= Shannon Trust =

UK charity promoting literacy in prisons

The Shannon Trust provides adults who have had negative early life educational experiences with a second chance at learning to read and obtain numeracy skills.

== Founding ==

The Shannon Trust was founded in 1997 by Christopher Morgan MBE, a farmer from Sussex. In the early 1990s he joined a pen friend scheme run by the Prison Reform Trust and began corresponding with a life sentenced prisoner, Tom Shannon.
Through Shannon's letters, Morgan learned about prison life and about the shocking levels of poor literacy amongst prisoners. In 1995 the letters were put together in a book titled, Invisible Crying Tree. The royalties from the sale of the book were used to found the Shannon Trust.

== Reading plan ==

Morgan took his idea for the Shannon Reading Plan to the Director General of the Prison Service who was sceptical and challenged him to make it work in HMP Wandsworth, a notoriously busy prison in London. It took a further three years of experimentation before the Shannon Reading Plan really started to impact on the lives of non-reading prisoners.

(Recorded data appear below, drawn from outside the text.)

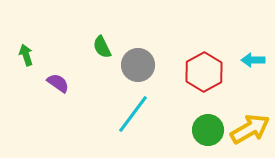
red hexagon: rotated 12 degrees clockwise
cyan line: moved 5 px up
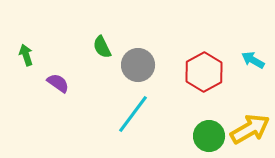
cyan arrow: rotated 30 degrees clockwise
green circle: moved 1 px right, 6 px down
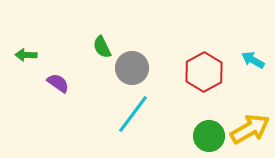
green arrow: rotated 70 degrees counterclockwise
gray circle: moved 6 px left, 3 px down
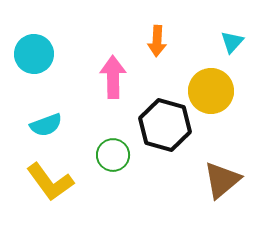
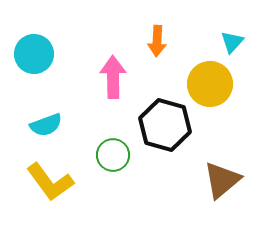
yellow circle: moved 1 px left, 7 px up
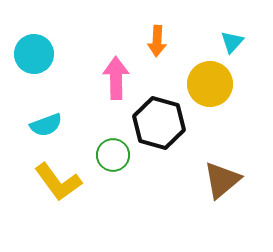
pink arrow: moved 3 px right, 1 px down
black hexagon: moved 6 px left, 2 px up
yellow L-shape: moved 8 px right
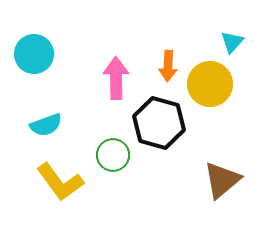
orange arrow: moved 11 px right, 25 px down
yellow L-shape: moved 2 px right
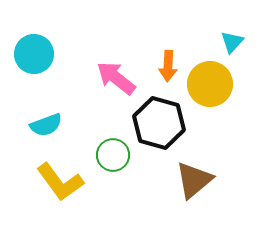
pink arrow: rotated 51 degrees counterclockwise
brown triangle: moved 28 px left
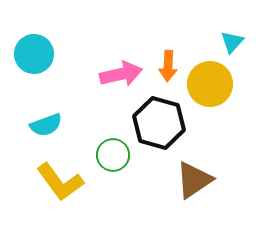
pink arrow: moved 5 px right, 4 px up; rotated 129 degrees clockwise
brown triangle: rotated 6 degrees clockwise
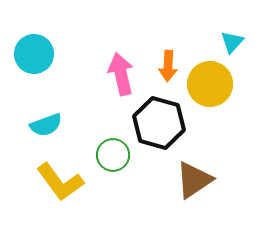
pink arrow: rotated 90 degrees counterclockwise
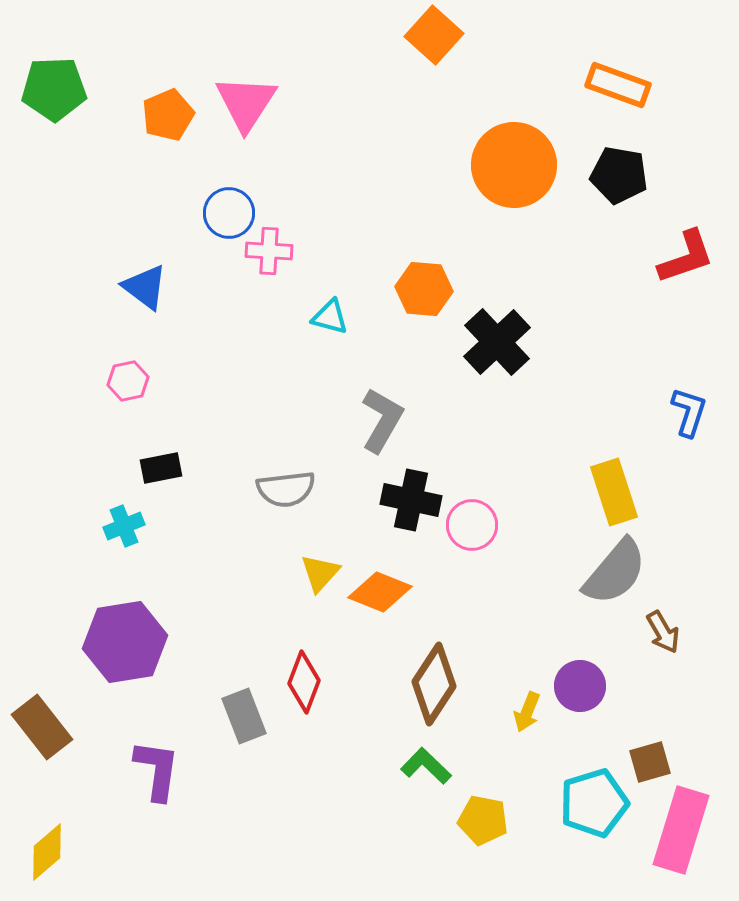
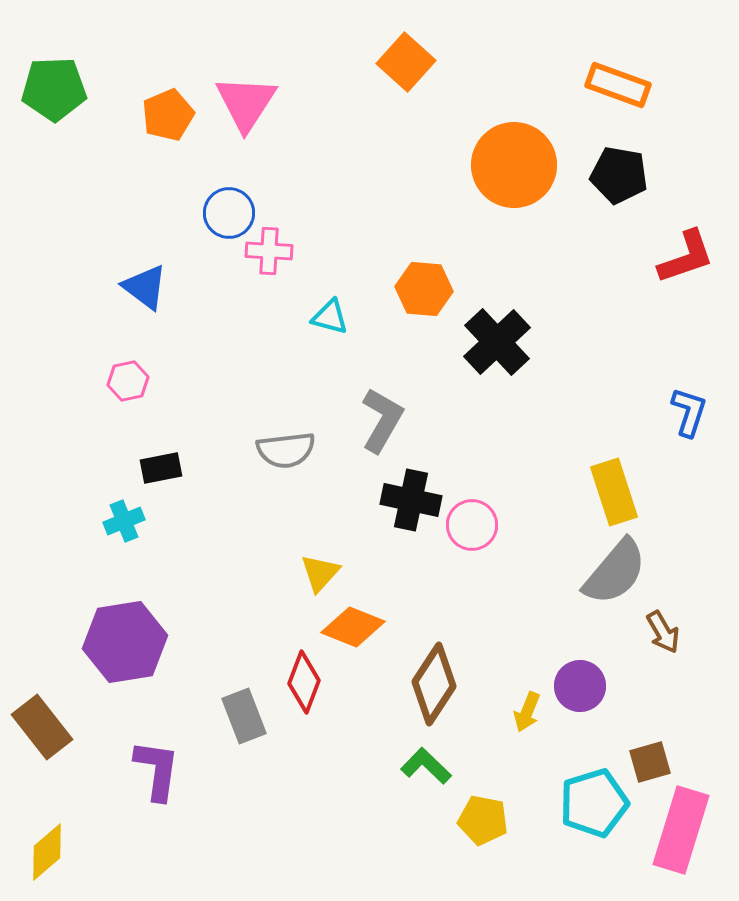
orange square at (434, 35): moved 28 px left, 27 px down
gray semicircle at (286, 489): moved 39 px up
cyan cross at (124, 526): moved 5 px up
orange diamond at (380, 592): moved 27 px left, 35 px down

In 2001, Neil Lodge, a prison officer at HMP Wandsworth, took an interest in the Shannon Reading Plan and by the end of the year he had developed a workable plan and produced 48 new readers. Lodge observed that those involved not only benefited from learning to read but also from increased confidence, raised self-esteem and improved behaviour.

The major breakthrough came through the discovery of ‘Toe by Toe’ which is designed to help children and adults learn to read from the beginning. The Shannon Trust Reading Plan is a peer mentoring programme that encourages and supports prisoners who can read to give one-to-one support to prisoners who struggle to read. The Reading Plan, which runs in almost every prison in England, Wales and Northern Ireland, now uses Turning Pages, a reading programmed developed by the Trust specifically for adults in custody.

== Charitable status ==

The Shannon Trust has been granted charitable funding from many sources. Christopher Morgan and the Shannon Trust have won awards for their contribution to learning in prisons, including The Longford Prize in 2004 and the Centre for Social Justice award in 2005.